The layer with parameters moved to GPU.

Return type:

RMSNorm

update(optimiser)[source]

Updates the layer’s parameters using the given optimizer.

Parameters:

optimiser (Optimiser) – The optimizer to use for updating parameters.

weight_back_fn(grad)[source]

Computes the gradient with respect to the weights.

Parameters:

grad (Tensor) – The gradient tensor.

Returns:

The gradient with respect to the weights.

Return type:

Tensor

zero_grad()[source]

Resets the gradient of the weights to None.

class RotaryEncode(embedding_dim, n_heads, context_window, theta=None)[source]

Bases: Layer

Applies rotary positional encoding to a key and query.

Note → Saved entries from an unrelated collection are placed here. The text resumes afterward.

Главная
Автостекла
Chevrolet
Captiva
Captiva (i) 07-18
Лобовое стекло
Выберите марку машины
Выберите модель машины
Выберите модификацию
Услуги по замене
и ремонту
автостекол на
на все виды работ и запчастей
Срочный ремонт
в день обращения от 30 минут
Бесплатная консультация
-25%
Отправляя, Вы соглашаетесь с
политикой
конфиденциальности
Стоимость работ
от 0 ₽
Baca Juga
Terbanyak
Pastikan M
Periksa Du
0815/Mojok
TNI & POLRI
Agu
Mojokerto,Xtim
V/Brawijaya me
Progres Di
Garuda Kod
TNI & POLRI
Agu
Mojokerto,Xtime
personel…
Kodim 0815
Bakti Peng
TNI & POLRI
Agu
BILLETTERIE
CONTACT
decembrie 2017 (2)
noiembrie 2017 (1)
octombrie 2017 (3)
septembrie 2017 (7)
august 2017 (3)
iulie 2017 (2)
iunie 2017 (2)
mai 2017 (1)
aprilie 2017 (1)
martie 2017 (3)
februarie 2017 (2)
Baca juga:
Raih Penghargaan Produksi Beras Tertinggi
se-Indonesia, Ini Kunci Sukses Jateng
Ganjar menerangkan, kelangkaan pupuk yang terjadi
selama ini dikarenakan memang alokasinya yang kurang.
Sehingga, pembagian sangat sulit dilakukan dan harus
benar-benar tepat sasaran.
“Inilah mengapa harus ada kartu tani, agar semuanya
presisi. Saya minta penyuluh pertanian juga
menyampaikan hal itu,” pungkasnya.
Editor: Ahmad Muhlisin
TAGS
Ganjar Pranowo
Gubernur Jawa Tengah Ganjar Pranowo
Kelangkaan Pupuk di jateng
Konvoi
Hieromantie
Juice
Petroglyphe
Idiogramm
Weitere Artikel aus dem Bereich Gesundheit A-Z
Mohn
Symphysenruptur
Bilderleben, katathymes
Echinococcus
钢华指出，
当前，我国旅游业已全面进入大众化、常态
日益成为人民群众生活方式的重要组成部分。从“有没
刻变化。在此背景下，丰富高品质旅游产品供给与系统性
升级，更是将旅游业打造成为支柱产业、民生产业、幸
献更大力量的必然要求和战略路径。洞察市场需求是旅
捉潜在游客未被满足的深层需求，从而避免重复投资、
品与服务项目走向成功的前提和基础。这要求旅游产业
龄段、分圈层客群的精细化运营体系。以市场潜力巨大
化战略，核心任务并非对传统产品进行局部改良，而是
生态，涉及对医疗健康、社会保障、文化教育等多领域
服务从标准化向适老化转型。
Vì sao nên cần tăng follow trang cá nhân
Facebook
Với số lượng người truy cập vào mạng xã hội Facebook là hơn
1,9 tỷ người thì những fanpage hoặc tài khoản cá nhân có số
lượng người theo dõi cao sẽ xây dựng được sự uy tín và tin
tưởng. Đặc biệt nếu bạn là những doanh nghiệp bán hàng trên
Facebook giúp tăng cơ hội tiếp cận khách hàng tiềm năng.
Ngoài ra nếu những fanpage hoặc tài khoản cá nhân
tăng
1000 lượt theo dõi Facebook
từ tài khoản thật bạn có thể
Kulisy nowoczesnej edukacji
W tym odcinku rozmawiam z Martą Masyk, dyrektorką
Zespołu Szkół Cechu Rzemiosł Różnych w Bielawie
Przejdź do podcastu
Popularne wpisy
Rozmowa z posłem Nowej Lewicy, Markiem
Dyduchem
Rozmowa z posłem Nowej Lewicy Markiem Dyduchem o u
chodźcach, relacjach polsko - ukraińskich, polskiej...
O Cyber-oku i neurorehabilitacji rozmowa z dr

This layer implements the Rotary Position Embedding (RoPE) technique for transformer models.

Parameters:
  • embedding_dim (int)

  • n_heads (int)

  • context_window (int)

  • theta (float)

embedding_dim

The size of the embedding dimension.

Type:

int

n_heads

The number of attention heads.

Type:

int

context_window

The size of the context window.

Type:

int

theta

The base value for frequency calculation.

Type:

float

head_size

The size of each attention head.

Type:

int

freqs_cos

Precomputed cosine of frequencies.

Type:

ArrayLike

freqs_sin

Precomputed sine of frequencies.

Type:

ArrayLike

backward(grad)[source]

Computes the gradient for the rotary encoding operation.

Parameters:

grad (Tensor) – The gradient tensor.

Returns:

The gradient with respect to the input.

Return type:

Tensor

context_window: int
embedding_dim: int
forward(tensor)[source]

Applies rotary positional encoding to the input tensor.

Parameters:

tensor (Tensor) – The input tensor.

Returns:

The tensor with rotary positional encoding applied.

Return type:

Tensor

n_heads: int
precompute_constants()[source]

Precomputes the cosine and sine of frequencies for rotary encoding.

Returns:

Precomputed cosine and sine values.

Return type:

tuple[ArrayLike, ArrayLike]

theta: float = 10000.0
class Sequential(*layers)[source]

Bases: Layer

A sequential container of layers.

This class allows for the creation of a sequential chain of layers, where the output of each layer is fed as input to the next layer.

Parameters:

layers (Sequence[Layer])

layers

A tuple of Layer objects in the sequential chain.

Type:

tuple

forward(tensor)[source]

Performs a forward pass through all layers in the sequential chain.

Parameters:

tensor (Tensor) – The input tensor.

Returns:

The output tensor after passing through all layers.

Return type:

Tensor

from_gpu()[source]

Moves all layers from GPU to CPU.

to_gpu(device=0)[source]

Moves all layers to the GPU.

Parameters:

device (int) – The GPU device number.

update(optimiser)[source]

Updates all layers using the given optimizer.

Parameters:

optimiser (Optimiser) – The optimizer to use for updating layers.

zero_grad()[source]

Resets the gradients of all layers to None.